Are separate penetration tests useless?
No. But they are incomplete. Individual tests can identify specific weaknesses, but they don’t reveal how those weaknesses interact. Without integration, you’re missing the bigger picture of how a breach could actually occur.
What’s the difference between vulnerability testing and real attack simulation?
Vulnerability testing identifies flaws in isolation. Real attack simulation (integrated testing) shows how those flaws can be chained together to achieve meaningful impact, such as data access or system compromise.
How do attackers actually exploit environments?
Attackers typically:
-
Gain initial access (phishing, exposed services, stolen credentials)
-
Escalate privileges or bypass controls
-
Move laterally across systems
-
Access sensitive data or critical infrastructure
This multi-step process is rarely reflected in isolated penetration tests.
What should organizations be testing instead?
Organizations should test:
-
Whether phishing emails are effectively blocked
-
Whether MFA is enforced universally
-
What happens after credentials are compromised
-
How far an attacker can move internally
-
Whether detection and response mechanisms work across systems
Does integrated testing replace traditional penetration tests?

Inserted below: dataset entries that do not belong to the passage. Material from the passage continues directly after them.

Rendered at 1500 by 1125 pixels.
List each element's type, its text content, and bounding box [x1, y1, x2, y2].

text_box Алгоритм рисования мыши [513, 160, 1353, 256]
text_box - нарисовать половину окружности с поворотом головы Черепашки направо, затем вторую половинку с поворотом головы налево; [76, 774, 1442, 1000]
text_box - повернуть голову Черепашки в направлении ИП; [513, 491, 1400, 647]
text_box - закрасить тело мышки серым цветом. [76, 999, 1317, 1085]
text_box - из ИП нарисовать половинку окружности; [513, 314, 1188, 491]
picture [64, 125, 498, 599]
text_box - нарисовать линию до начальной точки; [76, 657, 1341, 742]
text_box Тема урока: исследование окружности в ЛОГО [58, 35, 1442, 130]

It enhances them. Organizations still benefit from focused testing, but integrated testing provides the context of risk, showing how individual findings translate into real-world impact.
How does this relate to CMMC and other frameworks?
Frameworks like CMMC require strong controls, especially around access control (AC), identification and authentication (IA), and incident response (IR). Integrated testing validates whether those controls actually work together under realistic attack conditions.
How often should integrated penetration testing be performed?
At least annually, or after significant changes to infrastructure, identity systems, or security tooling. It’s especially valuable before audits or major compliance milestones.
What’s the biggest takeaway for leadership?
Passing tests doesn’t mean you’re secure. Understanding how an attacker can move through your environment is what defines your real risk.